# THE EXERCISE
Rewrite every line of the listing below as a Markdown table with two columns, Row and Text, where Row numbers each entry and Text holds the line. Leave out blank lines.

# RECORDS FOR THIS EXERCISE
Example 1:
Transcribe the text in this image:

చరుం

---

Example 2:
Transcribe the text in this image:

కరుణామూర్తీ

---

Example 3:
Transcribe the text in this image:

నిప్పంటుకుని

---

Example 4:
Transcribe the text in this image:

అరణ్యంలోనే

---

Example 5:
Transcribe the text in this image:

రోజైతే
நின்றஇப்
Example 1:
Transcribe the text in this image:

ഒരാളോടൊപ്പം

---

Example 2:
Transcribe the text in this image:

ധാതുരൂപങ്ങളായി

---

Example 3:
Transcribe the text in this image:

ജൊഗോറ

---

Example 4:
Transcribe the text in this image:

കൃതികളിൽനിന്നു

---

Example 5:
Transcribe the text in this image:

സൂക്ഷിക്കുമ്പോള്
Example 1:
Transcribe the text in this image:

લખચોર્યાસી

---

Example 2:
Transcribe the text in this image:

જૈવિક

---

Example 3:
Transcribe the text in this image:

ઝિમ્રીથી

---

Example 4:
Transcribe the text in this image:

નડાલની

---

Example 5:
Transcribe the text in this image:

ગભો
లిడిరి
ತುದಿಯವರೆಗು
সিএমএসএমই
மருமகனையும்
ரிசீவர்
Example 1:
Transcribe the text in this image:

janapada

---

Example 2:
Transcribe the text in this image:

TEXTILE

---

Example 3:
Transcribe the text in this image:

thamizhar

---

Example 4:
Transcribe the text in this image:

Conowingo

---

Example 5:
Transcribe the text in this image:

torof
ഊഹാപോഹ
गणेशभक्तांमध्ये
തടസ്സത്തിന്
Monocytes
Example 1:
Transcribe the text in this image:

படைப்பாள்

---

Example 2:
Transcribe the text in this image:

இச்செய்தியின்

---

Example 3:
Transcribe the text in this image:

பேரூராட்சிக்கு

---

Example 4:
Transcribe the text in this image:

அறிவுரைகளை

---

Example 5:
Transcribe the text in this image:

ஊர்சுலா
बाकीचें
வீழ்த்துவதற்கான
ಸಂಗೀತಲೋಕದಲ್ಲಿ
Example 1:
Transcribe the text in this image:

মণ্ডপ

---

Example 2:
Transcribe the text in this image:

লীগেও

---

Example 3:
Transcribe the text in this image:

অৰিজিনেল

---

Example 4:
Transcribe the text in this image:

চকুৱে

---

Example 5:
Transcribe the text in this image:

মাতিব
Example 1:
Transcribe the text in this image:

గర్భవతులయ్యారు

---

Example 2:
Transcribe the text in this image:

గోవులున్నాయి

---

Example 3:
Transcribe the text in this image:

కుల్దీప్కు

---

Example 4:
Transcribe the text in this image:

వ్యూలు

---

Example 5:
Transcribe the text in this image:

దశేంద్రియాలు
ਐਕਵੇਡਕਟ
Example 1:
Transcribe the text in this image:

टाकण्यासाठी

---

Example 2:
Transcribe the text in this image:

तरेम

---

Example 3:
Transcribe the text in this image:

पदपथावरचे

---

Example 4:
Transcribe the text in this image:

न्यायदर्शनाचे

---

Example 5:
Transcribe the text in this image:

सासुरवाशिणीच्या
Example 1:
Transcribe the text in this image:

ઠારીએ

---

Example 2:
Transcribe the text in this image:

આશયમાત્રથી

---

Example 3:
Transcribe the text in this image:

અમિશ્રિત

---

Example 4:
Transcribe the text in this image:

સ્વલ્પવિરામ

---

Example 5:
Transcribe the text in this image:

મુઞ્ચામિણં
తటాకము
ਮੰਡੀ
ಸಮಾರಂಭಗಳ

# TASK RESULT
| Row | Text |
|---|---|
| 1 | Example 1: |
| 2 | Transcribe the text in this image: |
| 3 | చరుం |
| 4 | --- |
| 5 | Example 2: |
| 6 | Transcribe the text in this image: |
| 7 | కరుణామూర్తీ |
| 8 | --- |
| 9 | Example 3: |
| 10 | Transcribe the text in this image: |
| 11 | నిప్పంటుకుని |
| 12 | --- |
| 13 | Example 4: |
| 14 | Transcribe the text in this image: |
| 15 | అరణ్యంలోనే |
| 16 | --- |
| 17 | Example 5: |
| 18 | Transcribe the text in this image: |
| 19 | రోజైతే |
| 20 | நின்றஇப் |
| 21 | Example 1: |
| 22 | Transcribe the text in this image: |
| 23 | ഒരാളോടൊപ്പം |
| 24 | --- |
| 25 | Example 2: |
| 26 | Transcribe the text in this image: |
| 27 | ധാതുരൂപങ്ങളായി |
| 28 | --- |
| 29 | Example 3: |
| 30 | Transcribe the text in this image: |
| 31 | ജൊഗോറ |
| 32 | --- |
| 33 | Example 4: |
| 34 | Transcribe the text in this image: |
| 35 | കൃതികളിൽനിന്നു |
| 36 | --- |
| 37 | Example 5: |
| 38 | Transcribe the text in this image: |
| 39 | സൂക്ഷിക്കുമ്പോള് |
| 40 | Example 1: |
| 41 | Transcribe the text in this image: |
| 42 | લખચોર્યાસી |
| 43 | --- |
| 44 | Example 2: |
| 45 | Transcribe the text in this image: |
| 46 | જૈવિક |
| 47 | --- |
| 48 | Example 3: |
| 49 | Transcribe the text in this image: |
| 50 | ઝિમ્રીથી |
| 51 | --- |
| 52 | Example 4: |
| 53 | Transcribe the text in this image: |
| 54 | નડાલની |
| 55 | --- |
| 56 | Example 5: |
| 57 | Transcribe the text in this image: |
| 58 | ગભો |
| 59 | లిడిరి |
| 60 | ತುದಿಯವರೆಗು |
| 61 | সিএমএসএমই |
| 62 | மருமகனையும் |
| 63 | ரிசீவர் |
| 64 | Example 1: |
| 65 | Transcribe the text in this image: |
| 66 | janapada |
| 67 | --- |
| 68 | Example 2: |
| 69 | Transcribe the text in this image: |
| 70 | TEXTILE |
| 71 | --- |
| 72 | Example 3: |
| 73 | Transcribe the text in this image: |
| 74 | thamizhar |
| 75 | --- |
| 76 | Example 4: |
| 77 | Transcribe the text in this image: |
| 78 | Conowingo |
| 79 | --- |
| 80 | Example 5: |
| 81 | Transcribe the text in this image: |
| 82 | torof |
| 83 | ഊഹാപോഹ |
| 84 | गणेशभक्तांमध्ये |
| 85 | തടസ്സത്തിന് |
| 86 | Monocytes |
| 87 | Example 1: |
| 88 | Transcribe the text in this image: |
| 89 | படைப்பாள் |
| 90 | --- |
| 91 | Example 2: |
| 92 | Transcribe the text in this image: |
| 93 | இச்செய்தியின் |
| 94 | --- |
| 95 | Example 3: |
| 96 | Transcribe the text in this image: |
| 97 | பேரூராட்சிக்கு |
| 98 | --- |
| 99 | Example 4: |
| 100 | Transcribe the text in this image: |
| 101 | அறிவுரைகளை |
| 102 | --- |
| 103 | Example 5: |
| 104 | Transcribe the text in this image: |
| 105 | ஊர்சுலா |
| 106 | बाकीचें |
| 107 | வீழ்த்துவதற்கான |
| 108 | ಸಂಗೀತಲೋಕದಲ್ಲಿ |
| 109 | Example 1: |
| 110 | Transcribe the text in this image: |
| 111 | মণ্ডপ |
| 112 | --- |
| 113 | Example 2: |
| 114 | Transcribe the text in this image: |
| 115 | লীগেও |
| 116 | --- |
| 117 | Example 3: |
| 118 | Transcribe the text in this image: |
| 119 | অৰিজিনেল |
| 120 | --- |
| 121 | Example 4: |
| 122 | Transcribe the text in this image: |
| 123 | চকুৱে |
| 124 | --- |
| 125 | Example 5: |
| 126 | Transcribe the text in this image: |
| 127 | মাতিব |
| 128 | Example 1: |
| 129 | Transcribe the text in this image: |
| 130 | గర్భవతులయ్యారు |
| 131 | --- |
| 132 | Example 2: |
| 133 | Transcribe the text in this image: |
| 134 | గోవులున్నాయి |
| 135 | --- |
| 136 | Example 3: |
| 137 | Transcribe the text in this image: |
| 138 | కుల్దీప్కు |
| 139 | --- |
| 140 | Example 4: |
| 141 | Transcribe the text in this image: |
| 142 | వ్యూలు |
| 143 | --- |
| 144 | Example 5: |
| 145 | Transcribe the text in this image: |
| 146 | దశేంద్రియాలు |
| 147 | ਐਕਵੇਡਕਟ |
| 148 | Example 1: |
| 149 | Transcribe the text in this image: |
| 150 | टाकण्यासाठी |
| 151 | --- |
| 152 | Example 2: |
| 153 | Transcribe the text in this image: |
| 154 | तरेम |
| 155 | --- |
| 156 | Example 3: |
| 157 | Transcribe the text in this image: |
| 158 | पदपथावरचे |
| 159 | --- |
| 160 | Example 4: |
| 161 | Transcribe the text in this image: |
| 162 | न्यायदर्शनाचे |
| 163 | --- |
| 164 | Example 5: |
| 165 | Transcribe the text in this image: |
| 166 | सासुरवाशिणीच्या |
| 167 | Example 1: |
| 168 | Transcribe the text in this image: |
| 169 | ઠારીએ |
| 170 | --- |
| 171 | Example 2: |
| 172 | Transcribe the text in this image: |
| 173 | આશયમાત્રથી |
| 174 | --- |
| 175 | Example 3: |
| 176 | Transcribe the text in this image: |
| 177 | અમિશ્રિત |
| 178 | --- |
| 179 | Example 4: |
| 180 | Transcribe the text in this image: |
| 181 | સ્વલ્પવિરામ |
| 182 | --- |
| 183 | Example 5: |
| 184 | Transcribe the text in this image: |
| 185 | મુઞ્ચામિણં |
| 186 | తటాకము |
| 187 | ਮੰਡੀ |
| 188 | ಸಮಾರಂಭಗಳ |